We’re seeing some of the most severe cuts to the California court system ever. How is that affecting the public defender’s office, Kenneth?
The cut to the court has in a sense mirrored our own. We have fallen from 81 fulltime attorneys in 2007 to 54 now. In a county as large as ours, it has been extremely difficult to provide services. Although the closure of the outlying courts has greatly inconvenienced the people living outside of the metropolitan area, it has at least allowed us to centralize our services downtown.
In that vein, what are some ways that the Public Defender’s office is working to become more efficient, Kenneth?
Technology has allowed us to work with computers directly in the courtrooms. Computers provide us ready information on the law, our internal database and research. The outlying courts did not provide us with that computer access, but we are now able to handle all cases the same using the downtown courtrooms.
What is the Fresno County Bar’s attorney referral service and how has that helped, Kenneth?
The Fresno County Bar Association provides a low-cost means for an individual to seek initial assistance in all matters of a legal nature. Local attorneys register with the Bar Association and agree to an initial fixed consultation fee, which can later be negotiated if that attorney is later retained. Two years ago the Public Defender’s Office was cut too severely and there were insufficient attorneys to handle all the work. The Bar referral service was able to provide a list of competent attorneys to be appointed on those cases. This ready pool assured virtually no delays to the cases. Unfortunately, the County was still obligated to pay for these private appointed attorneys. Since then, the County has restored funding to provide enough attorneys in the Public Defender’s office to avoid this problem.
As president of the Fresno County Bar Association, what reasons would you give to encourage attorneys to join the Bar, Kenneth?
I joined the Bar Association at an early stage in my profession as a means to have contact with other attorneys who were not necessarily practicing in the same field as mine. I believe all attorneys have common issues that we deal with and the social interaction provides an opportunity to advance the legal profession for all of us. I believe to better promote the integrity, civility and diversity of our profession it is important for all attorneys to join and support one key organization that encompasses all. This provides a unified voice for key issues such as the cut in funding to our courts. Courts are the forum that we all practice in and cutting access to courts impacts our ability to do our job and assure justice for all.
What are your roots in the San Joaquin Valley, Kenneth?
I was born in Fresno.
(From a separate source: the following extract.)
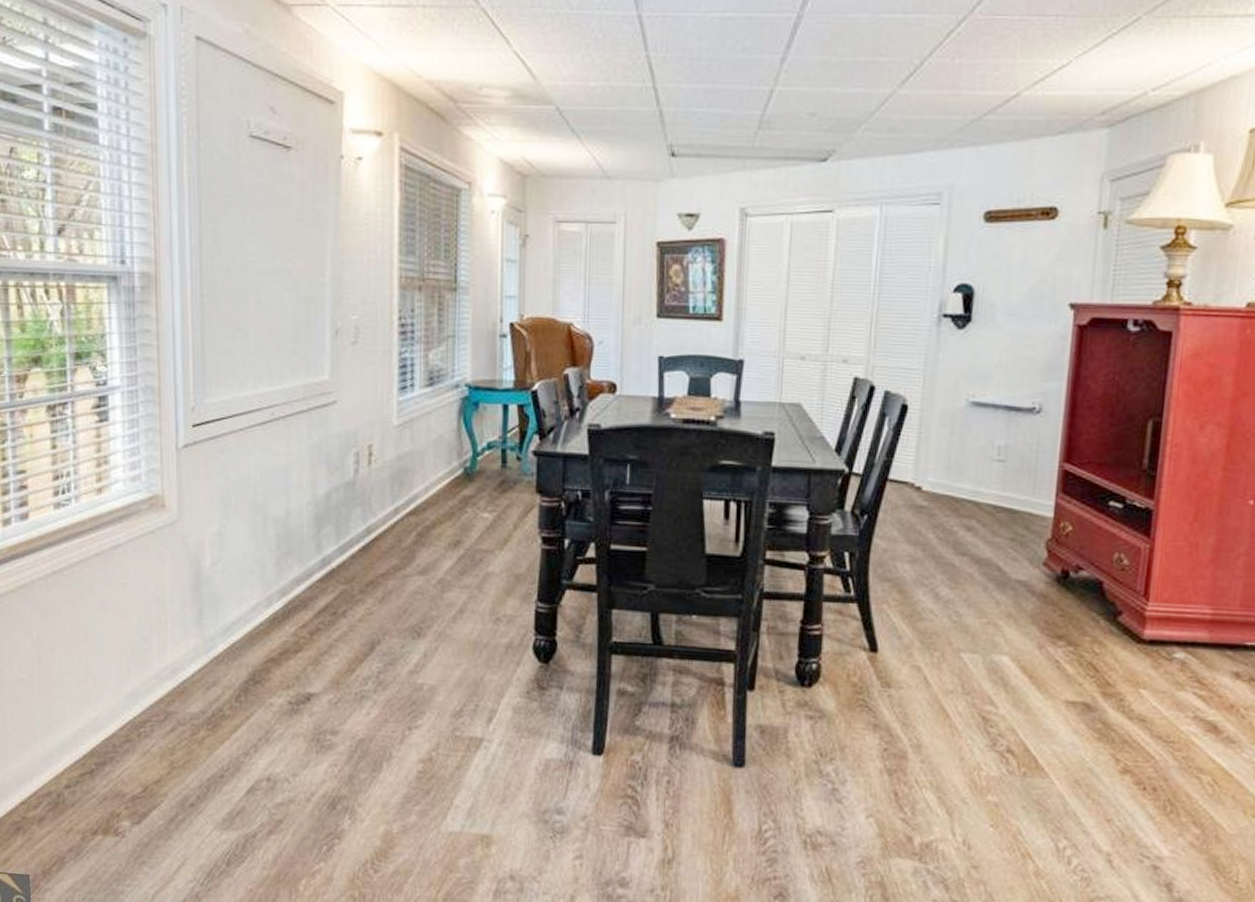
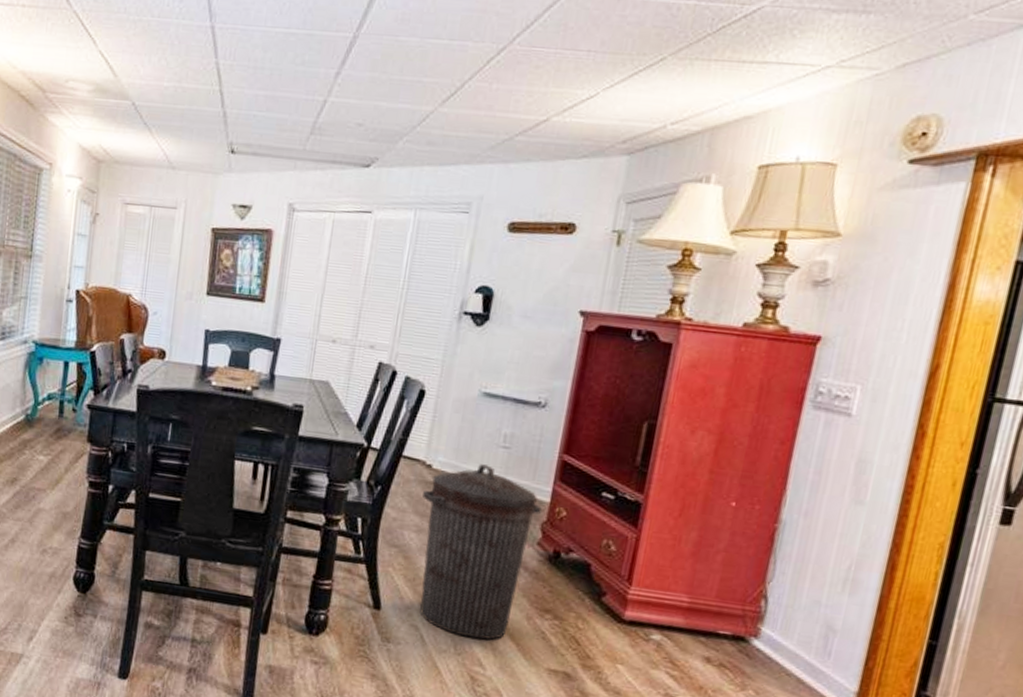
trash can: none [914,481,1045,675] -> present [419,464,542,640]

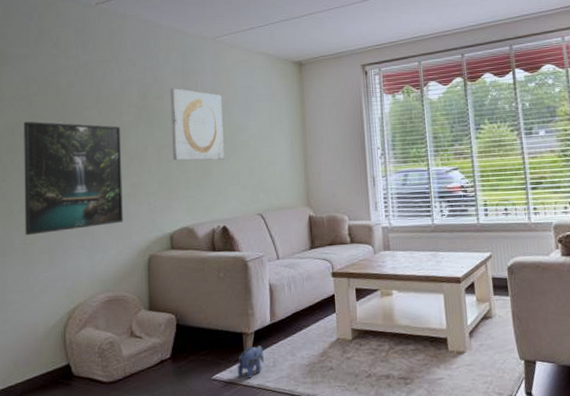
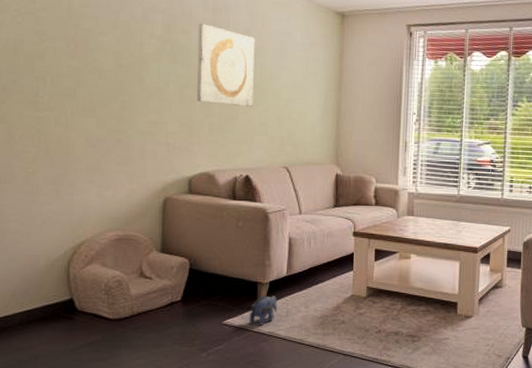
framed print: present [24,121,123,236] -> none [27,39,141,164]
My parents had a small mom and pop grocery store in West Fresno. Later, they joined with my grandparents and uncle to operate Boys Market, which was just off Highway 99 at Stanislaus. I attended Roeding Elementary School, Cooper Junior High and graduated from Fresno High. My lifelong friends attended the same schools and we were all boy scouts in the same troop.
What do you do in your spare time, Kenneth?
Besides being the President of the Fresno County Bar Association, I am the co-chair with the Fresno-Kochi Japan sister-cities program, which cuts into my spare time. I have season theatre tickets in San Francisco. I am an avid fresh and saltwater fisherman. I play senior softball and manage three softball teams, and am a diehard Dodgers fan.